Elsewhere in the Garden

  • Slugs and snails. Put slug bait around your flowers and tender perennials like hostas. 
  • Mulch. Apply two to three inches of mulch (e.g. bark dust, garden compost or wood chips) on all of your shrub beds. Covering bare dirt areas in your yard with mulch helps to prevent soil compaction from rains, and weed growth, and helps to enrich our heavy clay soils.
  • Flowers. Continue planting annual and perennial flowers. Water and fertilize annuals and perennial flowers. The hotter the weather, the more water they will need. Flowers in pots and hanging baskets dry out especially quickly, and so need watering every day or two.
  • Ivy. Cut English ivy off of the base of trees. (This can be done any time of the year.)
  • Backyard birds feeding. Don’t stop feeding the birds even during the spring and summer seasons. Dutifully maintain your bird feeders. Why? Even though we’re now past the winter season and there is more food available for the birds, having these feathery friends frequent your garden serves several purposes. First, they bring life and excitement to your backyard by turning it into a bird sanctuary. Second, your singing friends will thank you for your generosity by providing you with hours of entertainment, and by eating insect pests that harm your ornamental trees and shrubs. So bring life and excitement to your backyard by turning it into a bird sanctuary.

ENTRIES PROVIDED -
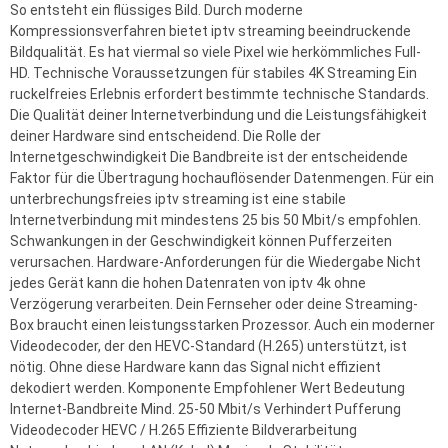
So entsteht ein flüssiges Bild. Durch moderne
Kompressionsverfahren bietet iptv streaming beeindruckende
Bildqualität. Es hat viermal so viele Pixel wie herkömmliches Full-
HD. Technische Voraussetzungen für stabiles 4K Streaming Ein
ruckelfreies Erlebnis erfordert bestimmte technische Standards.
Die Qualität deiner Internetverbindung und die Leistungsfähigkeit
deiner Hardware sind entscheidend. Die Rolle der
Internetgeschwindigkeit Die Bandbreite ist der entscheidende
Faktor für die Übertragung hochauflösender Datenmengen. Für ein
unterbrechungsfreies iptv streaming ist eine stabile
Internetverbindung mit mindestens 25 bis 50 Mbit/s empfohlen.
Schwankungen in der Geschwindigkeit können Pufferzeiten
verursachen. Hardware-Anforderungen für die Wiedergabe Nicht
jedes Gerät kann die hohen Datenraten von iptv 4k ohne
Verzögerung verarbeiten. Dein Fernseher oder deine Streaming-
Box braucht einen leistungsstarken Prozessor. Auch ein moderner
Videodecoder, der den HEVC-Standard (H.265) unterstützt, ist
nötig. Ohne diese Hardware kann das Signal nicht effizient
dekodiert werden. Komponente Empfohlener Wert Bedeutung
Internet-Bandbreite Mind. 25-50 Mbit/s Verhindert Pufferung
Videodecoder HEVC / H.265 Effiziente Bildverarbeitung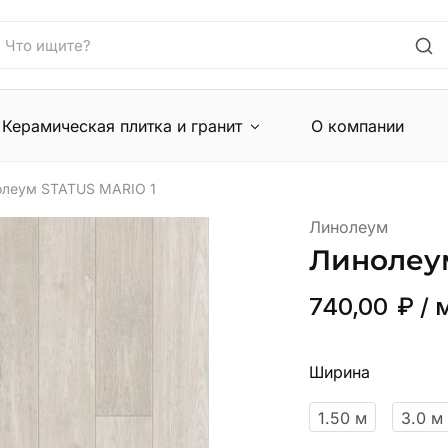
Керамическая плитка и гранит
О компании
олеум STATUS MARIO 1
Линолеум
Линолеу
740,00
₽
/ 
Ширина
1.50 м
3.0 м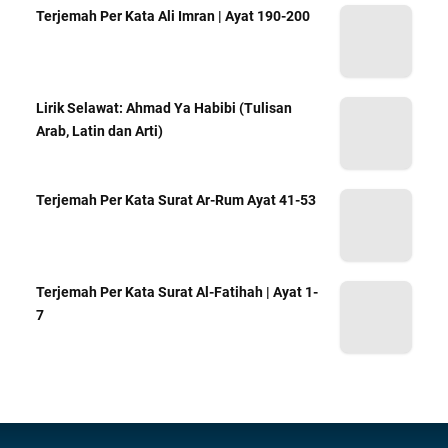
Terjemah Per Kata Ali Imran | Ayat 190-200
Lirik Selawat: Ahmad Ya Habibi (Tulisan
Arab, Latin dan Arti)
Terjemah Per Kata Surat Ar-Rum Ayat 41-53
Terjemah Per Kata Surat Al-Fatihah | Ayat 1-
7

TASK ITEM -
Update the stretch of the "Elsewhere in the Garden" text from "Elsewhere in the" through "day or two.", changing "bark dust" to "shredded leaves". Nothing in the entries matters here.

OUTPUT BELOW -
Elsewhere in the Garden

  • Slugs and snails. Put slug bait around your flowers and tender perennials like hostas. 
  • Mulch. Apply two to three inches of mulch (e.g. shredded leaves, garden compost or wood chips) on all of your shrub beds. Covering bare dirt areas in your yard with mulch helps to prevent soil compaction from rains, and weed growth, and helps to enrich our heavy clay soils.
  • Flowers. Continue planting annual and perennial flowers. Water and fertilize annuals and perennial flowers. The hotter the weather, the more water they will need. Flowers in pots and hanging baskets dry out especially quickly, and so need watering every day or two.